First, but not final, impressions
Elliott Dionisio; Accra, Ghana
Brian Freano and I arrived in Accra, Ghana earlier this June and have been working for the Supreme Court since shortly after arrival. My observations of Ghanaian culture on the whole and specifically the court system have been, in short, overwhelmingly revealing.
My very first impressions were ones that give me pause: impoverished vendors selling wares on street corners and hawking in traffic; lack of appropriate infrastructure (our commute to the court, under ten miles, has taken between 40 minutes and 2 hours); and ineffective law enforcement by police. For my first 10 nights at a hostel on the University of Ghana campus, I lived without air conditioning, a refrigerator, and running water. Two five-gallon buckets were what I had for washing my clothing and myself. By extension, it is impossible not to reflect on comparisons to America, which has allowed me to appreciate the prosperity our country enjoys.

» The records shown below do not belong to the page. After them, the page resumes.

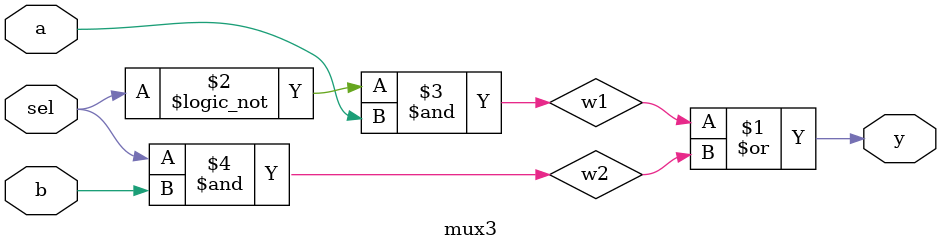
<source format=v>
module mux3 (a,b, sel, y);
input a,b,sel;
output y;

wire w1, w2;

or I1(y,w1,w2);
and I2(w1,!sel,a);
and I3(w2,sel, b);

endmodule
</source>
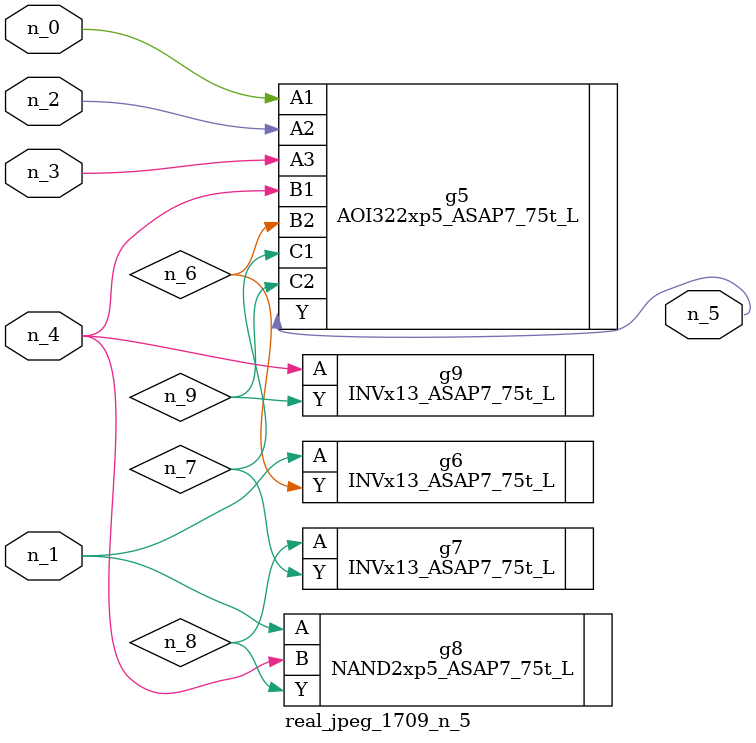
<source format=v>
module real_jpeg_1709_n_5 (n_4, n_0, n_1, n_2, n_3, n_5);

input n_4;
input n_0;
input n_1;
input n_2;
input n_3;

output n_5;

wire n_8;
wire n_6;
wire n_7;
wire n_9;

AOI322xp5_ASAP7_75t_L g5 ( 
.A1(n_0),
.A2(n_2),
.A3(n_3),
.B1(n_4),
.B2(n_6),
.C1(n_7),
.C2(n_9),
.Y(n_5)
);

INVx13_ASAP7_75t_L g6 ( 
.A(n_1),
.Y(n_6)
);

NAND2xp5_ASAP7_75t_L g8 ( 
.A(n_1),
.B(n_4),
.Y(n_8)
);

INVx13_ASAP7_75t_L g9 ( 
.A(n_4),
.Y(n_9)
);

INVx13_ASAP7_75t_L g7 ( 
.A(n_8),
.Y(n_7)
);


endmodule
</source>
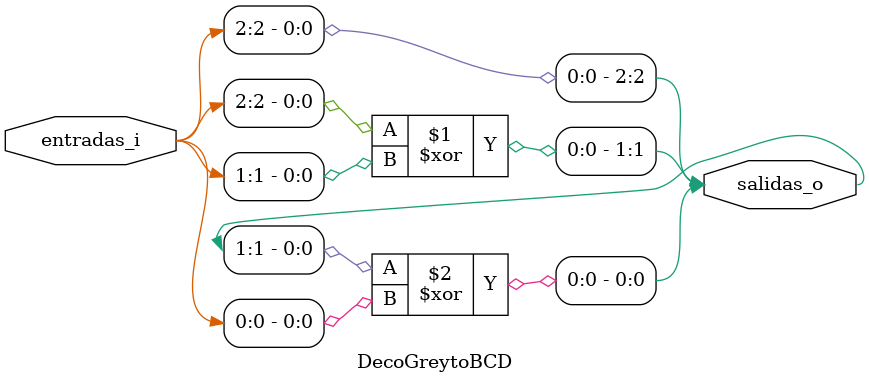
<source format=v>
module DecoGreytoBCD(
	entradas_i,	
	salidas_o 
	);
	input [2:0] entradas_i;
	output [2:0] salidas_o;
	assign salidas_o[2] = entradas_i[2];
	xor xorB(salidas_o[1], entradas_i[2], entradas_i[1]);
	xor xorC(salidas_o[0], salidas_o[1], entradas_i[0]);
endmodule
</source>
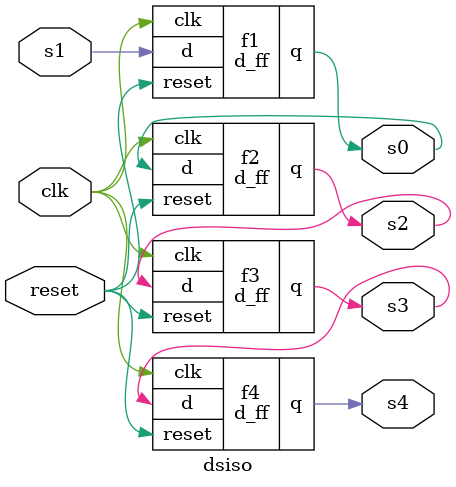
<source format=v>
module d_ff(input clk,reset,d,
       output reg q);
always@(posedge clk or posedge reset) begin
if(reset)
      q <= 1'b0;
    else 
      q <= d;
  end
endmodule

module dsiso(input clk,reset,
 input s1,
output s0,s2,s3,s4
);
d_ff f1(.clk(clk),.reset(reset),.d(s1),.q(s0));
d_ff f2(.clk(clk),.reset(reset),.d(s0),.q(s2));
d_ff f3(.clk(clk),.reset(reset),.d(s2),.q(s3));
d_ff f4(.clk(clk),.reset(reset),.d(s3),.q(s4));
endmodule

</source>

As I've adjusted to the environment through getting to know the locals and traversing the community, I nestled into place as a typical foreigner here only for the summer, one ready and willing to immerse himself into the beauties of city (and, this being my first trip to Africa, the continent). I'm steadily working down the checklist of delicacies to explore. Brian and I have thrown around ideas for landmarks to visit. The best part, unquestionably, has been the people. Ghanaians are friendly and love to teach foreigners about their language and customs; although a language barrier still exists, even with their English, we are all able to communicate well enough to appreciate each other.
Our work in the court has been insightful on a number of levels. To be frank, the workload is far from strenuous, even understanding the Ghanaian culture's lack of emphasis on using one's time diligently. We've been trying to pry work from our judges' hands, but a combination of the judges' old-lion work habits and, perhaps to a small degree, this being a first-time program for Pepperdine, has created workdays with plenty of downtime. I have been given a volume of 2010 Court decisions to become familiar with appellate procedure and Ghanaian legal vernacular (which is nearly identical to America, also being based on the English common law system). After working through this volume, my judge will be assigning me case records from the docket to brief prior to court sittings.
It's also worth noting that Brian and I are in the company of three judicial interns hailing from Florida A&M University Law School, something we did not expect, but providing us welcome companionship.
The most glaring observation has been how the lack of technology affects the behind-the-scenes court procedures. Most judges conduct research through books and printed briefs. Our office does provide internet capability, but as far as I can tell, the internet is not commonly utilized among the interns, the legal assistant, nor the judges themselves. Although our building is nice (only three years old), it nonetheless has its own lighting and plumbing problems. Security guards and police accompany the judges everywhere, but there are no metal detectors at the entrance to the administrative building (where the judges' offices exists and where Brian and I work), nor at the building housing the courtrooms.
To what extent these differences affect the actual administration of justice, however, is an open question. My surface-level observations have been that the work pace stays in tandem with the workflow, and that cases on the dockets are given timely treatment (though the daily absence of a number of judges is reason enough to postpone a sitting). Deeper still is the question of whether the archaic technology is hampering the development of Ghanaian law. The decisions I have read mostly revolve around procedural issues – cases that hark to interpretive precedent are scant, and when, say, chieftan law is mentioned in court opinions, it seems the judge writes about it based on his knowledge and not through extensive cross-citation to veritable sources.
At the end of our foray, we will have much more to report on (we have a bit more than one month of work remaining), including advice on how the path Pepperdine's relationship with the Supreme Court of Ghana ought to unfold. For now, my experience has been plenty enriching.